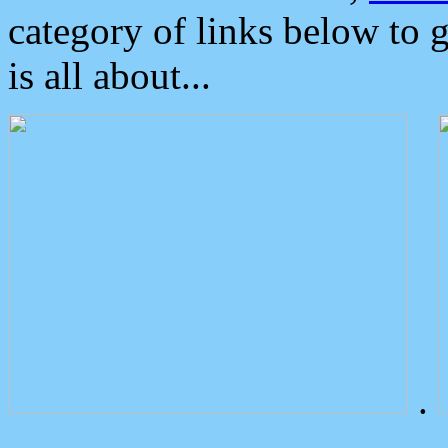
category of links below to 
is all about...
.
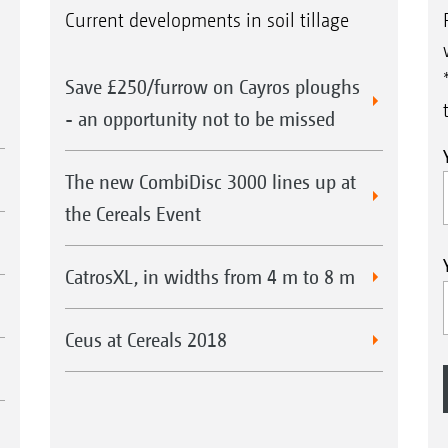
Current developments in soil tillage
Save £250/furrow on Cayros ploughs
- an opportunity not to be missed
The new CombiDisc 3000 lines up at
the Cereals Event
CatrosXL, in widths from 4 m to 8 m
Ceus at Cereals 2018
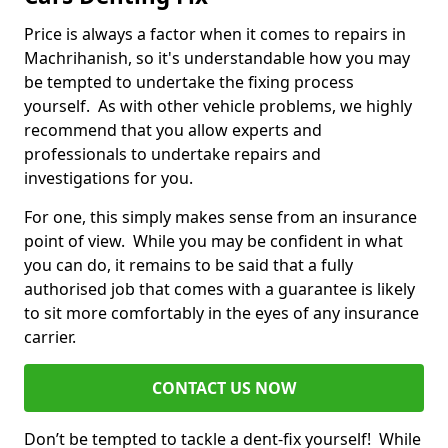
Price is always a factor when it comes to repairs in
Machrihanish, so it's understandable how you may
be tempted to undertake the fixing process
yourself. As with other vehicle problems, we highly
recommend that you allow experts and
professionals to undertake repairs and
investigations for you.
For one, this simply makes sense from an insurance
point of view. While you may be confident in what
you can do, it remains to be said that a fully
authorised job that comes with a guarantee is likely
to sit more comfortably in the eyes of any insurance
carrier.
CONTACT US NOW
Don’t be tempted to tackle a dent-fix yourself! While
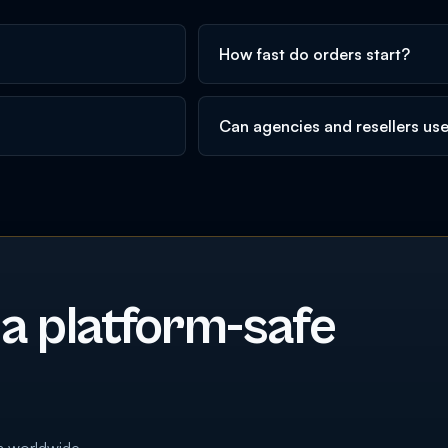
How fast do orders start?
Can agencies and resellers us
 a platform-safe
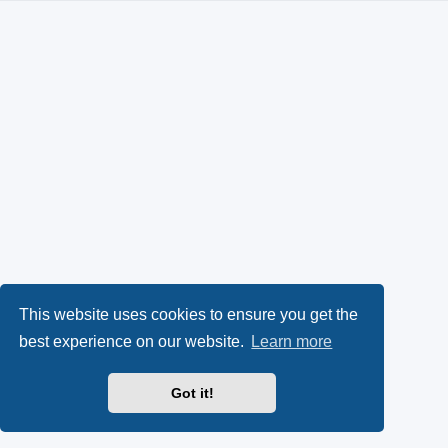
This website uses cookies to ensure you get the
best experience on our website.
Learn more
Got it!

==

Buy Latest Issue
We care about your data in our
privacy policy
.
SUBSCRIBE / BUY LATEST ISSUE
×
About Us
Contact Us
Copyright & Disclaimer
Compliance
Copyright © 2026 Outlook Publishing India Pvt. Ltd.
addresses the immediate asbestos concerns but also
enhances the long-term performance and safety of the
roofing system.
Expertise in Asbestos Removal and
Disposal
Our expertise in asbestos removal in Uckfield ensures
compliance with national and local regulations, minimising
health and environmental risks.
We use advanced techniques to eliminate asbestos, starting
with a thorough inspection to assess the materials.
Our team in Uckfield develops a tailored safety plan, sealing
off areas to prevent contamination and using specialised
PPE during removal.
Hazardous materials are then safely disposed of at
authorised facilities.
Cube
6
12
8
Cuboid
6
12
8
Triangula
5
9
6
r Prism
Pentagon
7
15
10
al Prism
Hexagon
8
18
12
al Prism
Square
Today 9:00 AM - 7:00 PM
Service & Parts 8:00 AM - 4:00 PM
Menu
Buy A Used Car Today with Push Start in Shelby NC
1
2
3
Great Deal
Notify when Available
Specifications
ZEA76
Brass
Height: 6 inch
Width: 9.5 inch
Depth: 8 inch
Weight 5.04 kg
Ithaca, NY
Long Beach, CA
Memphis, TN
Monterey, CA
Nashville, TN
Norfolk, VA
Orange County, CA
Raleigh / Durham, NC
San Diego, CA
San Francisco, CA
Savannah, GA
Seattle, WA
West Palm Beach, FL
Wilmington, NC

--

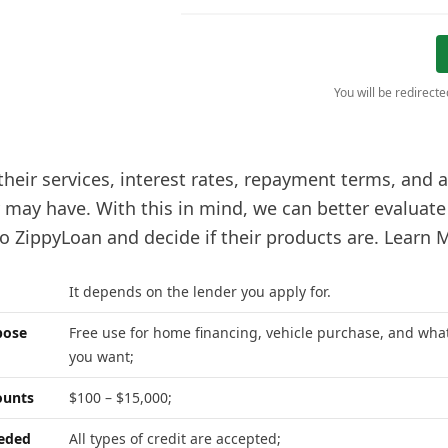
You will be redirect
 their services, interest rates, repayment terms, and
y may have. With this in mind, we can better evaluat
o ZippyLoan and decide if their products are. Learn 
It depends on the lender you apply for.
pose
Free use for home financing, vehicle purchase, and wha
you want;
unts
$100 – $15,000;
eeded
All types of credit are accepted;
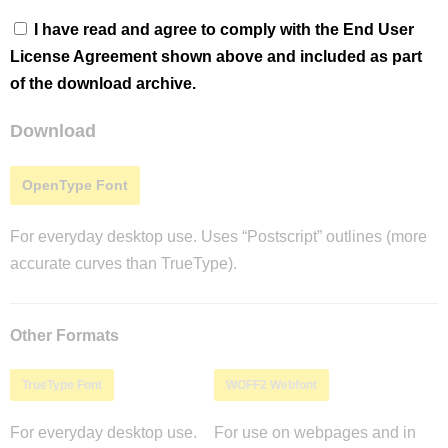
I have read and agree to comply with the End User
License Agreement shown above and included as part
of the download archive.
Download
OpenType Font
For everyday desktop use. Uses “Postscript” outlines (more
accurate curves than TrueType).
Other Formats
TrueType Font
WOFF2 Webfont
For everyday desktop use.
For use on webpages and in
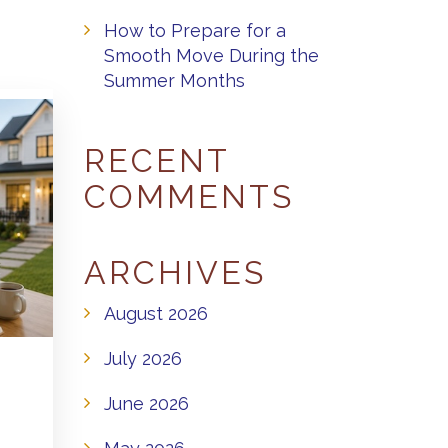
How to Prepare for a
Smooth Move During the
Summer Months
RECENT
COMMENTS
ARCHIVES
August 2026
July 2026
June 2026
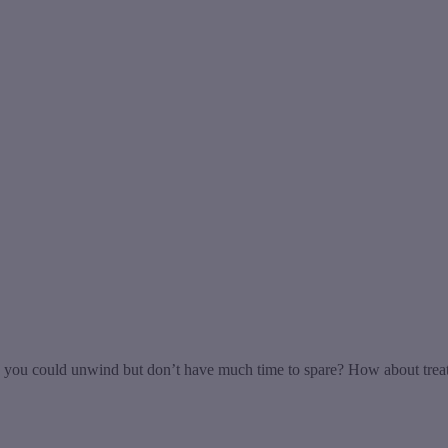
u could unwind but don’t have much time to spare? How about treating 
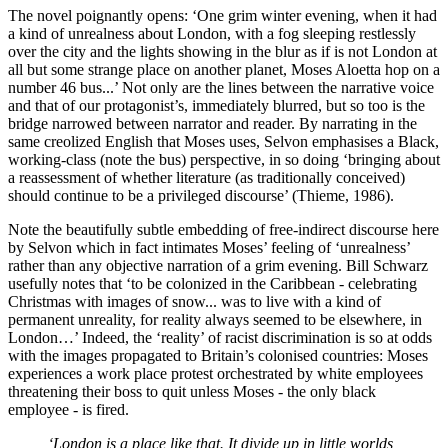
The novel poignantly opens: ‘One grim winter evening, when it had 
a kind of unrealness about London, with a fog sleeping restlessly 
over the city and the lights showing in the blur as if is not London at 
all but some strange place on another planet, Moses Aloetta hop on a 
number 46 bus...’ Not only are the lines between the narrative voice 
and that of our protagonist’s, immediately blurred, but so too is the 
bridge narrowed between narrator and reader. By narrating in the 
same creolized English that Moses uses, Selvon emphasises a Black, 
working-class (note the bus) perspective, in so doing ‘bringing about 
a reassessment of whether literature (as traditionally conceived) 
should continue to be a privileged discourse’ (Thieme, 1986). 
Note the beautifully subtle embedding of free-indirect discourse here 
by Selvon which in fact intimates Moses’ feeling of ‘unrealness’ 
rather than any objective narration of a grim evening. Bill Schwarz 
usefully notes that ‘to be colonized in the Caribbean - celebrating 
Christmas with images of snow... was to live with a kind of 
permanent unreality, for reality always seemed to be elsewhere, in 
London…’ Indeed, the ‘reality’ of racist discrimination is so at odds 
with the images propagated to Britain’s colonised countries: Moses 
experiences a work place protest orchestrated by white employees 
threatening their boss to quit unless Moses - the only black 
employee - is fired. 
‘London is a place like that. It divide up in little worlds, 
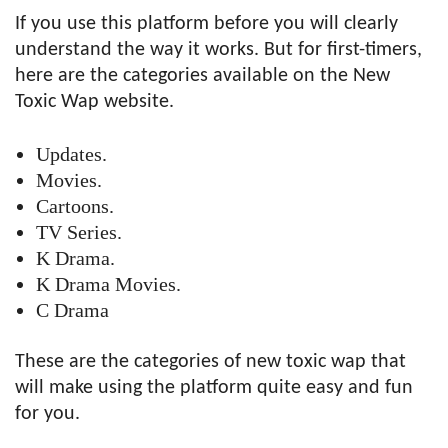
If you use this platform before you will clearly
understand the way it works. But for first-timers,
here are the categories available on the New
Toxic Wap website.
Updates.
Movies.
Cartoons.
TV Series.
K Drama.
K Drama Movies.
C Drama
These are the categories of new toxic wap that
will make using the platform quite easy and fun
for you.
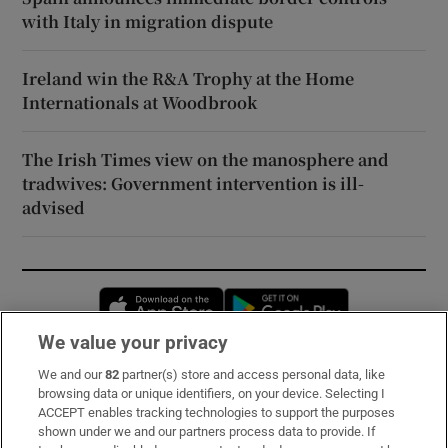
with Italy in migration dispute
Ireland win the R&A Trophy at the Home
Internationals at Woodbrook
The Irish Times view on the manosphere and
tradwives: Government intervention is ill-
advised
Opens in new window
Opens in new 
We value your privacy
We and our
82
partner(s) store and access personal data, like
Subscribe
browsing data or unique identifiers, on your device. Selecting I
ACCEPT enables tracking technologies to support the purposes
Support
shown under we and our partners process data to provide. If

▶ **WHAT YOU HAVE TO DO**
Please copy the data starting with the line with "I have read" and going on through the line with "u could unwind", changing "everyday desktop use" to "general desktop use" and leaving everything else unchanged. Leave the pictures out.

▶ **TASK SOLUTION**
I have read and agree to comply with the End User
License Agreement shown above and included as part
of the download archive.
Download
OpenType Font
For general desktop use. Uses “Postscript” outlines (more
accurate curves than TrueType).
Other Formats
TrueType Font
WOFF2 Webfont
For general desktop use.
For use on webpages and in
How to Prepare for a
Smooth Move During the
Summer Months
RECENT
COMMENTS
ARCHIVES
August 2026
July 2026
June 2026
u could unwind but don’t have much time to spare? How about treating 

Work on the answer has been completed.